### Job 1
Retype the stretch from "4. Infrastructural services" through "waterways, and bridges." in the text on the seven types of countryfolk.
### Job 2
Pick up the text on the seven types of countryfolk after its last sentence and keep writing.
(Beginning of Excerpted passage)
The Seven Types of Countryfolk

The world's rurality today is an ambiance in which 2.5 billion people are occupied in seven categories of activity :

1. About 55% of the villagers and other countryfolk are subsistence farmers and fishermen who could not improve their condition without government subsidies and grants. They cannot eat, clothe and house themselves on their incomes of $100 per year or less; nor can they provide, through themselves or their toparchies, health services, population controls, vocational education, or most other conditions for kalocracy.2 Only 1%, or about 4,000,000 of the Indian population constitute the bourgeoisie of agriculture.3 Full-time farmers of Japan, by and large, have minimal means of livelihood. They can manage to exist solely on their products, if they decide to lower their living standard.4

2. High efficiency producers using rationalized techniques for secondary and world markets. No more than 1% of the rural population (or about 25,000,000 workers) fall into this category. The Woytinskys, using a definition of "producers for the market," estimated that around 1950 one out of five farmers was engaged in more than subsistence agriculture.5 Translated into our terms, this would give about 40 million commercial farmers, but by "high efficiency producers" is meant farmers who use more machines and skilled labor.

These large-scale land and sea farmers and mineral exploiters are responsible for the well-being of the urban 36% of the world's people. But the competent nature-workers are limited by the myth of happy cloddishness. If they were freed to produce at will and would simply fill free public storage centers, most of the world's people would immediately and obviously become surplus, from a production standpoint. If they were set free to multiply and produce in the larger frame of kalocracy, most of the world's people would be the direct beneficiaries.

3. Services to tourists and travellers occupy 3% of the villagers. The rising material standards of North America and Europe and the miserable conditions of city life make travel attractive, but tourists services are inadequate. The people engaged in them are poorly trained. The demand for such services is rapidly increasing as communications between city and country increase and the countryfolk go back and forth between their new city home and their home villages.

4. Infrastructural services of rurality and the larger toparchies occupy 10% of the countryfolk. These include a largely incompetent and underworked officialdom, and the builders and maintainers of communication, facilities, roads, railways, waterways, and bridges.

5. Services to subsistence farmers occupy 25% of the total country population. These live also upon a subsistence level ("close to nature," as it is euphemistically put by those who do not have to live close to real nature). They buy and sell amongst themselves and feebly respond to the feeble demands of their poor customers in the rural settlements. They require increasing subsidy or must crowd into the cities.

6. Services for high-efficiency producers, for providers of tourism, and for infrastructural operators occupy an additional 5%.
(End of Excerpted passage)
(Beginning of Information provided)
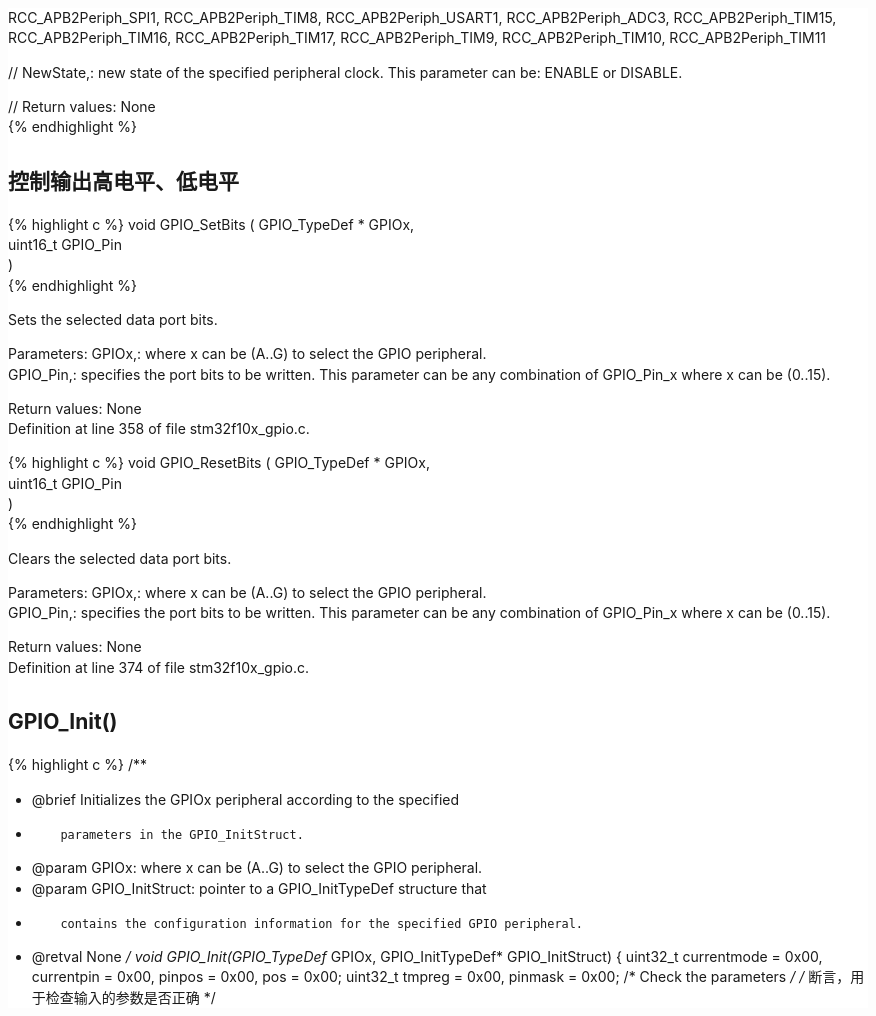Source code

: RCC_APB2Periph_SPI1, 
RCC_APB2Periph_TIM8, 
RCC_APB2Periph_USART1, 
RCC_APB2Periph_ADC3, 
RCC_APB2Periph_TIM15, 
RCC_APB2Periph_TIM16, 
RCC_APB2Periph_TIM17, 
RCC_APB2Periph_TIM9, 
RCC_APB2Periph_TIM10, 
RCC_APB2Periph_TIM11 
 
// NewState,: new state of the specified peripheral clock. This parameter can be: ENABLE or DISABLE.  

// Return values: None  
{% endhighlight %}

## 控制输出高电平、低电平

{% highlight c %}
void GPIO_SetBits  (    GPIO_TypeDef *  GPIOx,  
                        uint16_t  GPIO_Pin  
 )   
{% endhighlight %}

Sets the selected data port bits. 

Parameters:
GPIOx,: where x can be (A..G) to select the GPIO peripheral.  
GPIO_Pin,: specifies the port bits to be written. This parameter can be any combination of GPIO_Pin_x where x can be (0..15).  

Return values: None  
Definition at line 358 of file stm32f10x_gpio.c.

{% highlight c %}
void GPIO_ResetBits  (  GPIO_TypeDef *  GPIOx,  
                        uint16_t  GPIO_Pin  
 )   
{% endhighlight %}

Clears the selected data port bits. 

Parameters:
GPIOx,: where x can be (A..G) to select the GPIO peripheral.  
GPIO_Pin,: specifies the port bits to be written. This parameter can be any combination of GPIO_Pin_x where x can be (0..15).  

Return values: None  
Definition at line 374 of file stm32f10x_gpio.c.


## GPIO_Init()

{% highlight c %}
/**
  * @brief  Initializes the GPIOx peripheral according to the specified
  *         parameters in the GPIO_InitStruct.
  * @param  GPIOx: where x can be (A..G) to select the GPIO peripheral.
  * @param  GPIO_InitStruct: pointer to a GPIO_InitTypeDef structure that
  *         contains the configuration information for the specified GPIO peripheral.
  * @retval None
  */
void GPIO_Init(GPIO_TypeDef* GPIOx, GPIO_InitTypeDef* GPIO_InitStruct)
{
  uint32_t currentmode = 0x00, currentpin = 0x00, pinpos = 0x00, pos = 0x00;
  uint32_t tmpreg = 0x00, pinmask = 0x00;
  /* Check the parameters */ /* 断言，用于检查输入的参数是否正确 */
(End of Information provided)
(Beginning of Information provided)
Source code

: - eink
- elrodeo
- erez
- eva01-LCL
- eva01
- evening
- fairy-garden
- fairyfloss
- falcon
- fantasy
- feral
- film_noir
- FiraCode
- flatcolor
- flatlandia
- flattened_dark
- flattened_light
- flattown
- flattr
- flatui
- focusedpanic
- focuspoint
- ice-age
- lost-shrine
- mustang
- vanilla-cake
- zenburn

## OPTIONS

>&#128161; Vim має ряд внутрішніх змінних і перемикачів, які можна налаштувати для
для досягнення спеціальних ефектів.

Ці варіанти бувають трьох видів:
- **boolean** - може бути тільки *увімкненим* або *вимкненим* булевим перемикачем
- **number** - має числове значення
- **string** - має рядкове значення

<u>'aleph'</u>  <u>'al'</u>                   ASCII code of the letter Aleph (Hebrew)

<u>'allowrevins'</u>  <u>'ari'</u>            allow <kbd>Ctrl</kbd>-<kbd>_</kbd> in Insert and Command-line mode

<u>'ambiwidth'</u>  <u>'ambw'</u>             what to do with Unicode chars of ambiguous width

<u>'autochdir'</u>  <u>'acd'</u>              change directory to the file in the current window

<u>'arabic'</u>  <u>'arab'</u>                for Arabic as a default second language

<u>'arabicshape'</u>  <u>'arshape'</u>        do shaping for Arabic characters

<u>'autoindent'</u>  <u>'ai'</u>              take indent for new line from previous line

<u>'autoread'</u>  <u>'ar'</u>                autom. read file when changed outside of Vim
(End of Information provided)
### Expected output 1
4. Infrastructural services of rurality and the larger toparchies occupy 10% of the countryfolk. These include a largely incompetent and underworked officialdom, and the builders and maintainers of communication, facilities, roads, railways, waterways, and bridges.

### Expected output 2
7. Archetypical surviors constitute about 1% of the rural population. These are stone age peoples who use a minimum of modern implements and preserve their original tribal societies in a recognizable form.

Far from realizing on ideal state, the crowding or poorly organized peoples in rural settlements make a curse of the word "nature." Nature in itself and as a part of man's life, is in deed, a wonderful thing. Man lives by nature, he expresses himself in nature, he develops hand-in-hand with nature. But when, owing to his failures to work properly with nature, he crowds the land, ruins soil and sea, breeds narrow cultures in out-of-the-way places in fear and desperation, and cannot reach out for the goods of the wider world, he can be only a slave to nature, vicious or supine as the case may be.

The radical reform of human rurality is therefore demanded.

This may be achieved if men will only face the facts, set their goals, and push ahead towards them. The facts have been partially stated: the ideal of toparchy and cosmarchy are impossible if the present rurality is maintained. The human consensus for kalotic society would support the following ecology of rurality; the world population, if set at a limit of four billions, would consist of two billions of non-metropolitan persons. These would live in towns and country places. The two billion persons would find places in the seven basic categories of rurality as follows.

TODAY     TYPES
55%1) Subsistence workers 10% 200,000,000
1%2) High-efficiency producers 5% 100,000,000
3%3) Traveller and tourist workers20%400,000,000
10%4) Infrastructural workers 15% 300,000,000
25%5) Services of 2), 3), and 4) 40% 800,000,000
5% 6) Servicers of 1) 9% 180,000,000
1% 7) Archetypical survivors 1% 20,000,000
100% 100%2,000,000,000

These profound changes can be brought about through the total idea of Kalotic Revolution and more especially through a Conversion of Rurality from the existing situation in tow phases.

The Dual Economy

Contemporary rurality, whether in the United States and Germany (to take two plutocracies), or in Venezuela and Indonesia (to take two dystrocratic countries), lives according to a Dual Economy. To explain this Dual Economy, consider the seven categories of rurality already defined as they are. Basically, these categories collapse into two - the modernizing and the traditional. The forces of the modernizing cannot break the hold of the traditional without starving a billion people or shipping them to the cities.

A dictator of Venezuela, for instance, forbade his country people from migrating to the cities; he swept their shacks from the outskirts of Caracas; he blocked their movement on the paths and roads; he tried a few techniques to make life more attractive in the remote pampas and jungles - all to no avail; he only made himself more unpopular.

His successors let people move, and the typical events occurred: the villagers pressed into the cities without work, food, or organization, there do drink a Coco-Cola, watch the cars of the rich go by, and converse, fester, and conspire. Meanwhile efficient modern plants extracted petroleum and iron ore, and the government, taxing these heavily, got some money for various enterprises, all of them futile in the face of the overwhelming social problems of the land. "The massive construction programs in Caracas had served to attract heavy migration to the city from rural areas and, therefore, severely intensified the housing problem in the capital."6 The back-country was emptying itself (though the high birth rate there continues), subsistence farming was unpopular, and commercial farming was performing less well than it had been 150 years earier.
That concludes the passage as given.